## Passage shown
W3C home > Mailing lists > Public > public-html-bugzilla@w3.org > April 2009

[Bug 6746] case-insensitivity of other than a-z and A-Z, e.g., diacritics

From: <bugzilla@wiggum.w3.org>
Date: Thu, 02 Apr 2009 16:37:52 +0000
To: public-html-bugzilla@w3.org
Message-Id: <E1LpPvM-00006a-Ff@wiggum.w3.org>
http://www.w3.org/Bugs/Public/show_bug.cgi?id=6746





--- Comment #10 from Nick Levinson <Nick_Levinson@yahoo.com>  2009-04-02 16:37:52 ---
The proposal, recapped, is for UAs and tools to recognize case-insensitivity
beyond 7-bit ASCII in order that script content (including ECMAScript),
attribute values, and possibly attribute names can be written in more languages
with less demand that authors be English-proficient.

HTML5 already intends that they be parsed.

The solution to the security issue and a research burden is to extend but not
as far as I had originally conceived. Thus, I'm narrowing my own proposal.

Include more than ASCII but not all of Unicode within the scope of
case-insensitivity required for HTML5 compliance. Include all caseless
characters and all character pairs defined by case in the simple terms of one
lower case character and one capital with no ambiguity about case, but, to ease
the research burden, include only from the upper boundary of ASCII to some
arbitrary boundary thereafter such that what the boundaries encompass are
entirely either caseless or simple case pairs. A few exceptions may exist
within a given range of characters; if so, itemize them in the HTML5 standard
as exceptions, to be treated as if caseless.

## Data section
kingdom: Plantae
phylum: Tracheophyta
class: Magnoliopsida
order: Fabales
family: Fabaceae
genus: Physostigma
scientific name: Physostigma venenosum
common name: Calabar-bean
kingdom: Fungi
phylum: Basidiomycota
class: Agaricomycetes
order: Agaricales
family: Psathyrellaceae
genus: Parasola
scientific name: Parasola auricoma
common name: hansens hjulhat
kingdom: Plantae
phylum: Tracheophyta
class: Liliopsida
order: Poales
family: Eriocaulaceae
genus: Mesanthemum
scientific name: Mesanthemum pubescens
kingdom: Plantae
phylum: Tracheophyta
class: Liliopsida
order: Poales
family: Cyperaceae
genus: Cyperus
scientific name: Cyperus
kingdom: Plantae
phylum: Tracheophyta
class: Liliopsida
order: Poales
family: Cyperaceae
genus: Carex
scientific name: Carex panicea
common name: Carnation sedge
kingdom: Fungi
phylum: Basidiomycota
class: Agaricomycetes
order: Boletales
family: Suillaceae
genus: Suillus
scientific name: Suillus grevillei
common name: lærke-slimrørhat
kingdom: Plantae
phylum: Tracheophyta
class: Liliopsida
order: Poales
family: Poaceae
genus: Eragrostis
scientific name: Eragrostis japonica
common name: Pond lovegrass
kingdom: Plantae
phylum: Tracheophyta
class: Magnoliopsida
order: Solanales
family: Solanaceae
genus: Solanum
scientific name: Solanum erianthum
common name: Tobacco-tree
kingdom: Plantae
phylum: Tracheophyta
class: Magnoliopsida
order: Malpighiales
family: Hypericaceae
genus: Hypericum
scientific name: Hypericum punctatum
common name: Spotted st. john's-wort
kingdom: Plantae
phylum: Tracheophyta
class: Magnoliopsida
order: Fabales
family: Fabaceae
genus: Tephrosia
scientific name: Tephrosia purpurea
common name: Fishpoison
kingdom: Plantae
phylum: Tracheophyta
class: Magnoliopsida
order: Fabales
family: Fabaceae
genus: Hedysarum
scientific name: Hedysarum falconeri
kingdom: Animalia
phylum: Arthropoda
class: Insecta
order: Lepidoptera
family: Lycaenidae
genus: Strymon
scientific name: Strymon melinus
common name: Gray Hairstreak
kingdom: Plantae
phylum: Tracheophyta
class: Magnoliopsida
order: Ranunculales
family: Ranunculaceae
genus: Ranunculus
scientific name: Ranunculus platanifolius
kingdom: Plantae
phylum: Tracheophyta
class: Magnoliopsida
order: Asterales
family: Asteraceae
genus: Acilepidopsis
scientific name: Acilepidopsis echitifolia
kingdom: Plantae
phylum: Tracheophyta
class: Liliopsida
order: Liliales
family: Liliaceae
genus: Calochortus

## Exercises
**1.** According to the bug comment, how should exceptions within a given range of characters be handled?
**2.** Swap "kingdom" for "realm" in everything from the records line containing "scientific name: Strymon melinus" down to the end of the records, and give those lines again with nothing else changed.

## Responses by task
**1.** They should be itemized in the HTML5 standard as exceptions and treated as if caseless.

**2.**
scientific name: Strymon melinus
common name: Gray Hairstreak
realm: Plantae
phylum: Tracheophyta
class: Magnoliopsida
order: Ranunculales
family: Ranunculaceae
genus: Ranunculus
scientific name: Ranunculus platanifolius
realm: Plantae
phylum: Tracheophyta
class: Magnoliopsida
order: Asterales
family: Asteraceae
genus: Acilepidopsis
scientific name: Acilepidopsis echitifolia
realm: Plantae
phylum: Tracheophyta
class: Liliopsida
order: Liliales
family: Liliaceae
genus: Calochortus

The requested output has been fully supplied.